SELECTED PASSAGE:
Very nice job, Klatt_attack. However I think using a single instrument may have been an oversimplification; practically all professional futures traders trade portfolios of dozens of instruments, and typically have on positions in many instruments simultaneously. Whereas your approach will have periods of time when it is (literally) flat: no position at all, and a flat equity curve. This is not what occurs in practice.

Fortunately there is a simple fix: just sample a portfolio-level returns series. There used to be a nice one stored on the Blox forum (HERE) but it seems to be gone now, probably lost when moving the Forum's web page hierarchy from one server to another.

I've excerpted Figure 8 of that file below. In brief, the first four moments of the observed returns series were:

Code: Select all

Daily Returns (Eq_today / Eq_yesterday)
----------------------------------------
Mean                1.00206
Standard Deviation  0.02123
Skew                0
Excess Kurtosis     2.63   as reported by Excel KURT()

EXERCISE REQUIREMENTS:
1: Revise the trading forum post from "Daily Returns (Eq_today" down to "by Excel KURT()", changing "Daily" to "Weekly".
2: In the trading forum post, which Excel function reported the excess kurtosis?
3: List every statistic that the trading forum post reports for the returns series.
None of this requires the data.

INFORMATION SUPPLIED:
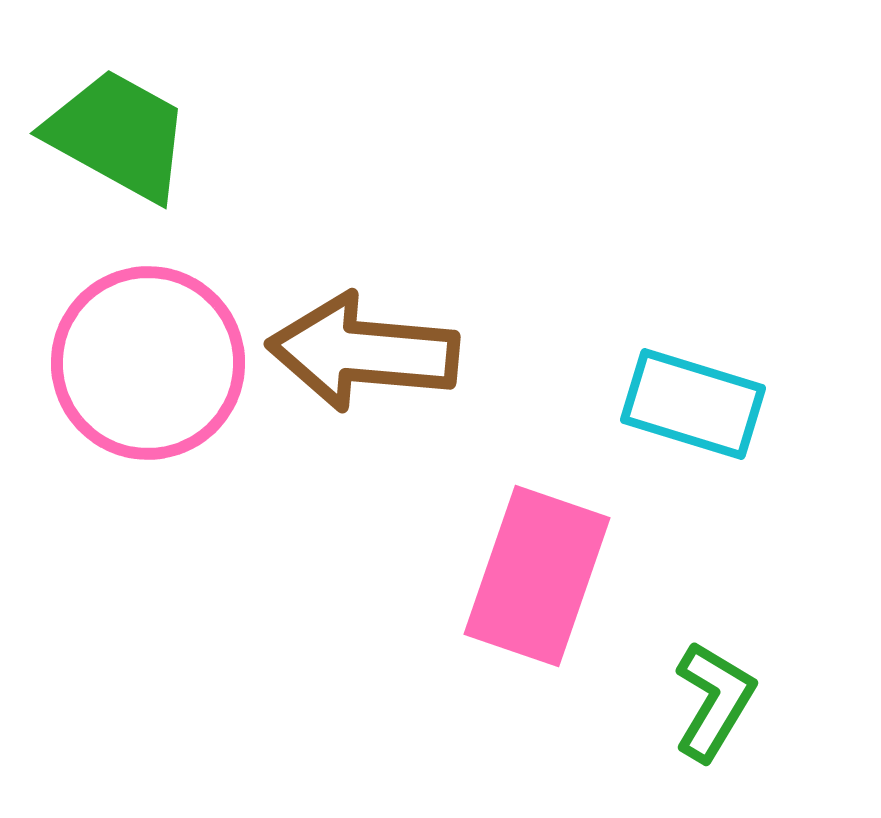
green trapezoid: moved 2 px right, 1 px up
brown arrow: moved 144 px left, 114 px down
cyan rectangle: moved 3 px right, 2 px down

REPLIES:
1:
Weekly Returns (Eq_today / Eq_yesterday)
----------------------------------------
Mean                1.00206
Standard Deviation  0.02123
Skew                0
Excess Kurtosis     2.63   as reported by Excel KURT()

2: KURT()

3: Mean, Standard Deviation, Skew, Excess Kurtosis